Margaret stood among the waiting women and children, her gown gleaming like liquid silver in the light of the lamps as she greeted her special guests. The workers stood back timidly until one girl with her head wrapped tightly in a kerchief pointed to the silver comb in Margaret’s hair. “You look like a princess.”
“I am not. I’m just a regular person, like you.”
An older girl asked if she could touch her cloak. Soon, women clustered around her and sighed at the smoothness of the satin. “Feels like a puppies ear,” one said. “Or a baby’s ass,” suggested another. They all laughed companionably, including Margaret.
John stayed by the men’s tables, tall enough to keep an eye on Miss Hale over the crowd. Some of the men who knew him offered congratulations and gave him joking permission to be off work for his wedding tomorrow. “We’ll keep your place for you for one day, master,” they said, mocking the overseer’s voice. “After that, off you go.”
He nodded with uncharacteristic familiarity and humor. “Fair enough.”
Most of the workers stood in the yard to eat their cake, taking this unprecedented moment to talk with friends without the clatter of the workplace interfering. They admired the pretty young bride who seemed such an amiable contrast to the unbending master. She moved among the clusters of people now, urging extra slices on them to take home to their families. A clump of boys followed her, hoping for third or fourth servings.
Someone began to play a tiny flute. With the unplanned music came singing and even dancing for a few tunes, until the cakes were gone and the exhaustion of the workday caught up with the hearty laborers.
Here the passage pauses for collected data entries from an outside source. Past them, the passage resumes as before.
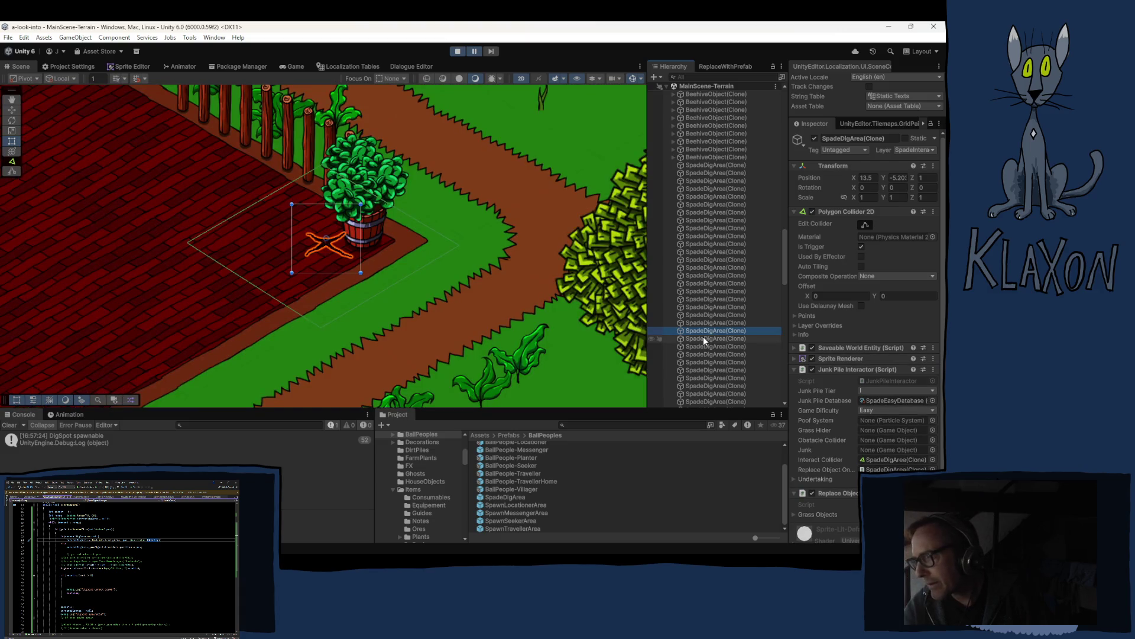
{"action": "double_click", "coordinate": [706, 338]}
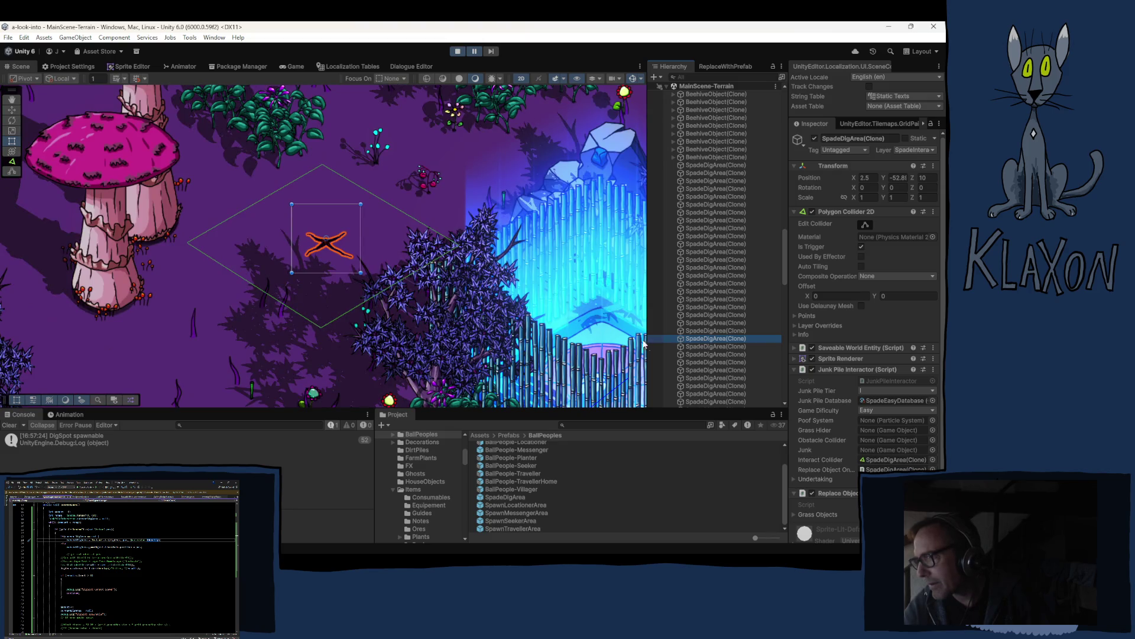
{"action": "double_click", "coordinate": [686, 346]}
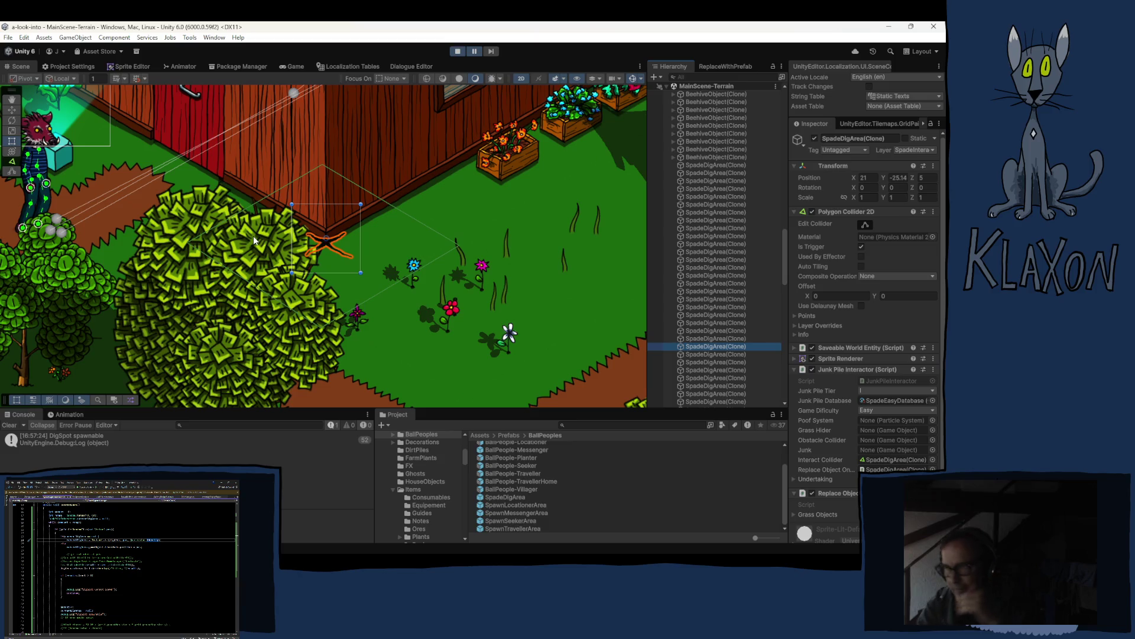
{"action": "left_click", "coordinate": [457, 52]}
John had come to Margaret’s side when the joviality began, and Higgins and the overseer stood behind, so she felt quite secure as a few of the workers made free to thank her for her kindness to them.
One of the rougher men bobbed before her, a nubby cap clutched in his hands. “All the lads will want to work here at Marlborough when they hear that pretty ladies hand out cake at the end of the day.”
“I am sure the master is satisfied to keep those of you who have been so productive and loyal,” Miss Hale assured him. She smiled and waved as the last of them left.
She thanked Mary and her helpers before John led her toward the house. She paused in the shadows of the front steps, rising on tiptoe to give John a quick, shy kiss.
“Well done,” he murmured. “Now, will you be content to concentrate on marrying me instead of feeding my employees?”
“I have always been concentrating on that. I wish the sun would begin to rise right this minute so our wedding would be that much sooner,” she said wistfully, earning another, deeper kiss.
“We must not forget this,” he said as he dug in a jacket pocket. “Though I will expect you to give it back to me tomorrow.”
She admired the heavy gold band. “Does it fit?”
“It does.” He kissed her again, with more passion than he had allowed to rise between them before, until she was breathless and her hands gripped his coat. He reluctantly released her lips to move his mouth to her forehead. They stood quietly until the autumn air cooled them enough to return to the house.
Margaret might have been floating on clouds high in the sky for all that she heard of her aunt’s scolding. “Look at the smudges on your gown. Some urchin has been using your skirt for a napkin!”
Mrs. Thornton again remained blessedly quiet.